BRIEF: Where a line in the listing contains the string "linecap", copy that line out.

SUPPLIED DATA:
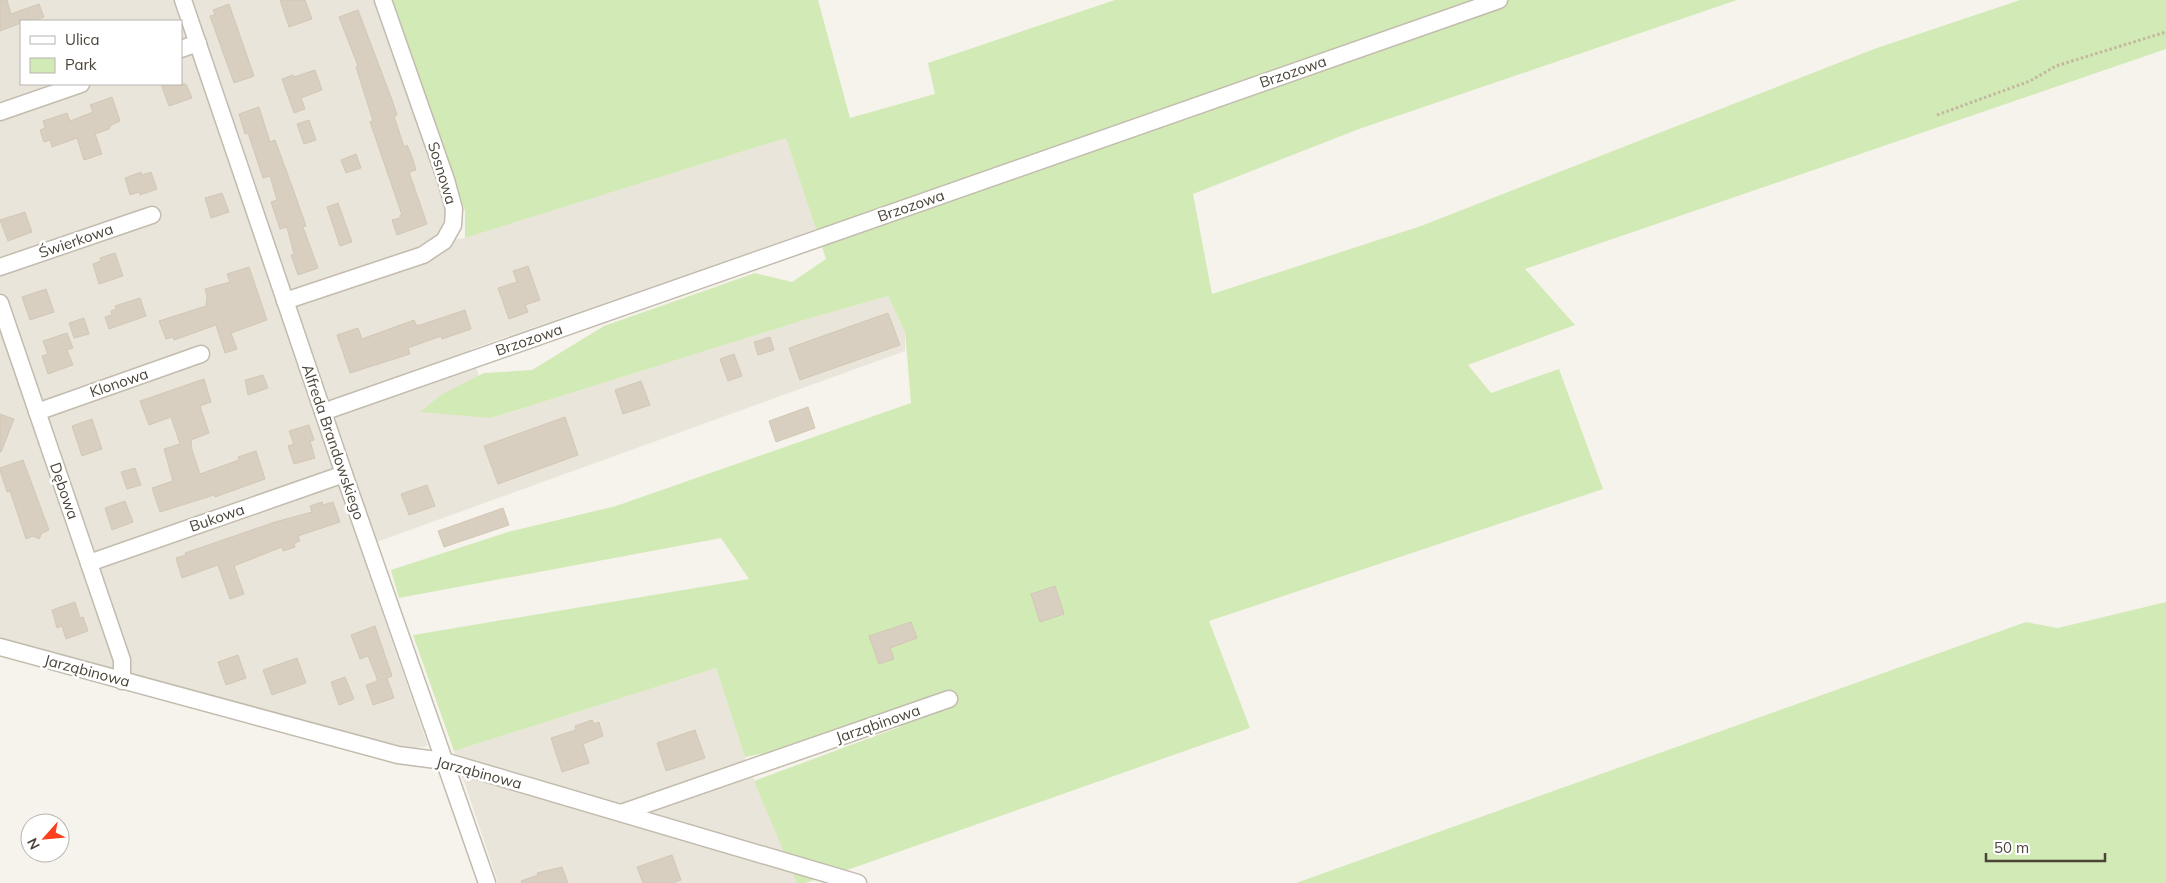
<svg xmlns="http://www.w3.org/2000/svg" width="2166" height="883" viewBox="0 0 2166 883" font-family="Mulish,sans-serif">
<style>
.residential{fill:#eae5da;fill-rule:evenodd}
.green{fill:#d2eab5}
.building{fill:#d8cfc1;stroke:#d3c7b4}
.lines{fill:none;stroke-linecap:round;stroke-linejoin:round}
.minor-casing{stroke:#c2bbae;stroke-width:19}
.path{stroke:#c4b79f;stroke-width:3;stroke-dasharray:2.5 2.5;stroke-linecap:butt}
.minor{stroke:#fff;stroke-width:16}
.labels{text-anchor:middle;stroke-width:5;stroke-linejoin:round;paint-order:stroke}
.street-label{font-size:15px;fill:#4b4439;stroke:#fff}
</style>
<rect width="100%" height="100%" fill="#f6f3ec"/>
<!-- residential -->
<g class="residential">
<path d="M 0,0 L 375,0 L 445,204 L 452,240 L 465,238 L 786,138 L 817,229 L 471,349 L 491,418 L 804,320 L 888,296 L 905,332 L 905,351 L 360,548 L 428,746 L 403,750 L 0,640 ZM 21,21 L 181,21 L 181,84 L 21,84 Z"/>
<path d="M 716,668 L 745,757 L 797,883 L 498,883 L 454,751 Z"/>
</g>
<!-- green -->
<g class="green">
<path d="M 393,0 L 818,0 L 850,118 L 935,94 L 928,63 L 1115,0 L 1737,0 L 1359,129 L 1193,194 L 1212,294 L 1421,226 L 1874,49 L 2020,0 L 2166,0 L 2166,49 L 1525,269 L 1575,325 L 1468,365 L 1491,393 L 1559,369 L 1603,489 L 1209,621 L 1250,728 L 850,869 L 805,883 L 797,883 L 754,781 L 902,726 L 745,757 L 716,668 L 454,751 L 413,635 L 749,579 L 721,538 L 399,598 L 391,570 L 508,532 L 616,506 L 911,403 L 905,332 L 888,296 L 804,320 L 491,418 L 420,412 L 441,395 L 484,373 L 532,370 L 604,326 L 755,273 L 792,282 L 826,259 L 786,138 L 465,238 L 465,211 Z"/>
<path d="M 2166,602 L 2166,883 L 1296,883 L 2026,622 L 2058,628 Z"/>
</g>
<!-- building -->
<g class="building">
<path d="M 0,0 L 7,0 L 11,14 L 39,4 L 44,17 L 32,21 L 21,21 L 21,23 L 0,31 Z"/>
<path d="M 280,0 L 305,0 L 312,19 L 289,27 Z"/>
<path d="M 229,4 L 254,76 L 234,83 L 210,16 L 215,15 L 213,10 Z"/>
<path d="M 358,10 L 392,100 L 397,115 L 394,116 L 404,147 L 407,145 L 411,154 L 416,170 L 409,172 L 427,224 L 397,235 L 392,220 L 400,218 L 400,215 L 402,215 L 370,122 L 373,121 L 356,67 L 358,66 L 339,17 Z"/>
<path d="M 315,70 L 322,90 L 301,98 L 305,109 L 294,113 L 282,79 L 293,75 L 294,77 Z"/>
<path d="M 161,84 L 186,84 L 192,98 L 169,106 Z"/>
<path d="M 112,97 L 120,121 L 111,125 L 109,129 L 95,134 L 102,154 L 84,160 L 77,138 L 52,147 L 50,140 L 44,142 L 40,130 L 45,128 L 43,121 L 67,113 L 70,121 L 93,112 L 90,105 Z"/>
<path d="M 259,107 L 270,142 L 275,140 L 293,189 L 306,226 L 303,227 L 318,268 L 298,275 L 291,255 L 294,254 L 287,227 L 280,229 L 271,202 L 277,200 L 270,176 L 263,178 L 248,133 L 245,134 L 239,114 Z"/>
<path d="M 309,120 L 316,140 L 304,144 L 297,124 Z"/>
<path d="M 356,154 L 361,168 L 346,173 L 341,160 Z"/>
<path d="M 141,172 L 142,175 L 151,172 L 157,189 L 140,195 L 139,192 L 130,195 L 125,178 Z"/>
<path d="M 222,193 L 229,212 L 211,218 L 205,198 Z"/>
<path d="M 338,203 L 352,242 L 340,246 L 327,207 Z"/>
<path d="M 25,212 L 32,232 L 8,241 L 0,220 Z"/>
<path d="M 115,253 L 123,276 L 99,284 L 93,264 L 101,261 L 100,258 Z"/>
<path d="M 528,266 L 540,300 L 525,305 L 528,312 L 509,319 L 498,288 L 517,282 L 513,271 Z"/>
<path d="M 249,267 L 267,320 L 231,333 L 237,349 L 225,353 L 216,325 L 174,340 L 173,337 L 166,339 L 159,321 L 206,306 L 207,296 L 205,289 L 230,282 L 227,274 Z"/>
<path d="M 46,289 L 54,312 L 30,320 L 22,297 Z"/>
<path d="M 140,298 L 146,316 L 109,329 L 105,317 L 112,315 L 111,311 L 116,309 L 115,306 Z"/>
<path d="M 465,310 L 471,329 L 442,339 L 441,336 L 408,348 L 410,354 L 350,373 L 337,335 L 358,328 L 362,339 L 414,320 L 417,326 Z"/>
<path d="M 888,313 L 900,345 L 800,380 L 789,348 Z"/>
<path d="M 84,318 L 89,334 L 74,338 L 69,323 Z"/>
<path d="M 67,333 L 73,348 L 67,350 L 73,365 L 48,374 L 42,356 L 48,354 L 43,341 Z"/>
<path d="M 770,337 L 774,350 L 758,355 L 754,342 Z"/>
<path d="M 734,354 L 742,376 L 728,381 L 720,359 Z"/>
<path d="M 263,375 L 268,388 L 248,395 L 245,380 Z"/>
<path d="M 204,379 L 211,402 L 200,406 L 209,433 L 191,440 L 192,450 L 200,474 L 239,460 L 238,457 L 256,451 L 265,479 L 215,497 L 214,495 L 160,512 L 152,488 L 173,481 L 164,449 L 180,444 L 171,417 L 149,425 L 140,401 Z"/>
<path d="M 641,381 L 650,405 L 623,414 L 615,390 Z"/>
<path d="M 808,407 L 815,428 L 776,442 L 769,421 Z"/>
<path d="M 0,414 L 14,419 L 1,452 L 0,452 Z"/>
<path d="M 565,417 L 578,455 L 498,484 L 484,446 Z"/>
<path d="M 92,419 L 102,449 L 82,456 L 72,426 Z"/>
<path d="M 309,425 L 314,440 L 310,441 L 315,458 L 294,464 L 288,446 L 294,444 L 289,431 Z"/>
<path d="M 23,460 L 49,530 L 42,533 L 39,539 L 33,536 L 26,539 L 10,491 L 7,492 L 0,470 L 0,468 Z"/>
<path d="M 135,468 L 141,485 L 127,489 L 121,472 Z"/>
<path d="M 427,485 L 435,506 L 409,515 L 401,494 Z"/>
<path d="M 125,501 L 133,522 L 112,530 L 105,508 Z"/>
<path d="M 322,502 L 323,505 L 333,502 L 340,522 L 298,536 L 300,541 L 294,543 L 295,547 L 283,551 L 282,547 L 234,566 L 244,594 L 230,599 L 218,565 L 182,578 L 176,558 L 186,555 L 185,553 L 275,522 L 312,512 L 310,506 Z"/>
<path d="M 503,508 L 509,525 L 444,547 L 438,531 Z"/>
<path d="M 1055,586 L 1064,614 L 1040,622 L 1031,594 Z"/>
<path d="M 75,602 L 80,618 L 83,617 L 88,631 L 66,639 L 62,626 L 57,628 L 52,610 Z"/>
<path d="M 911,622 L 917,638 L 890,648 L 894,659 L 879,664 L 869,636 Z"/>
<path d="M 375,626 L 392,676 L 387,678 L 394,698 L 373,705 L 366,685 L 378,681 L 368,656 L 360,659 L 351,635 Z"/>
<path d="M 238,655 L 246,678 L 226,685 L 218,662 Z"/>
<path d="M 297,658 L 306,683 L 272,695 L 263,670 Z"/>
<path d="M 345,677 L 354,699 L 339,705 L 331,682 Z"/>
<path d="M 592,720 L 594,724 L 599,722 L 603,736 L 583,744 L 589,763 L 562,772 L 551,738 L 576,730 L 575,726 Z"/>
<path d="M 695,730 L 705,758 L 666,771 L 657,743 Z"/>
<path d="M 672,855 L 681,880 L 673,883 L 643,883 L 637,867 Z"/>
<path d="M 562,867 L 568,883 L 522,883 L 521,881 L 538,875 L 537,873 Z"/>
</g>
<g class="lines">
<!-- minor casing -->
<g class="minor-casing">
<g id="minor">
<path d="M 183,0 L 344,474 L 487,883"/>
<path d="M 181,49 L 198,43"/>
<path d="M 0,112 L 81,84"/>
<path d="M 0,267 L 152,215"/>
<path d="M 285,301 L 423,255 L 444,241 L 453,225 L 454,209 L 446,180 L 383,0"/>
<path d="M 0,303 L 122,660 L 122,681"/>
<path d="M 37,412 L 201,354"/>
<path d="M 323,412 L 1499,0"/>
<path d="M 89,563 L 344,474"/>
<path d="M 0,647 L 398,755 L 444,761 L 858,883"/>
<path d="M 621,813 L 949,699"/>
</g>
</g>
<!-- path -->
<path class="path" d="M 1937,115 L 2030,81 L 2056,66 L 2166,32"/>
<!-- minor -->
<use href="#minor" class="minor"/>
</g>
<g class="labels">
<!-- street labels -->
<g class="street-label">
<text transform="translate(1293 72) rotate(-19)" y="5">Brzozowa</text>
<text transform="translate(442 173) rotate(73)" y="5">Sosnowa</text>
<text transform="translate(911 206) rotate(-19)" y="5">Brzozowa</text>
<text transform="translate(76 241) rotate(-19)" y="5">Świerkowa</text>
<text transform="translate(529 340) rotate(-19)" y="5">Brzozowa</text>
<text transform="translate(119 383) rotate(-19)" y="5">Klonowa</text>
<text transform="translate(333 442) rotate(71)" y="5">Alfreda Brandowskiego</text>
<text transform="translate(64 491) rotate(71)" y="5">Dębowa</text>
<text transform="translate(217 518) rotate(-19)" y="5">Bukowa</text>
<text transform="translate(87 671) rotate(15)" y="5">Jarząbinowa</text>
<text transform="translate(878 724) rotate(-19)" y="5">Jarząbinowa</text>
<text transform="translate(479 773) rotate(15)" y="5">Jarząbinowa</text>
</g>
</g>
<!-- legend -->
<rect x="20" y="20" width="162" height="65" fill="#ffffff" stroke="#b7b4b0"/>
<rect x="30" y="36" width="25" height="8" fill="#ffffff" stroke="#b7b4b0"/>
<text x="65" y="45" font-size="15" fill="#4b4439">Ulica</text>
<rect x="30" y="58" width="25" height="15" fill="#d2eab5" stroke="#b7b4b0"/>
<text x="65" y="70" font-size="15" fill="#4b4439">Park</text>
<!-- north arrow -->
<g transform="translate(45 838) rotate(243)"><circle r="24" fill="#ffffff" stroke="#b7b4b0"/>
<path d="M0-4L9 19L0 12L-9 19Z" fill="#fc3f1d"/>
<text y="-8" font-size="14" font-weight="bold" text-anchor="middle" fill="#4b4439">N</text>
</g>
<!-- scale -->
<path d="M1986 853v8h119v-8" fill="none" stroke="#4b4439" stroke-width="2.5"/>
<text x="1994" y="853" font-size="15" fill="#4b4439" stroke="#ffffff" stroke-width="4" paint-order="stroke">50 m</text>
</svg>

PROBLEM SOLUTION:
.lines{fill:none;stroke-linecap:round;stroke-linejoin:round}
.path{stroke:#c4b79f;stroke-width:3;stroke-dasharray:2.5 2.5;stroke-linecap:butt}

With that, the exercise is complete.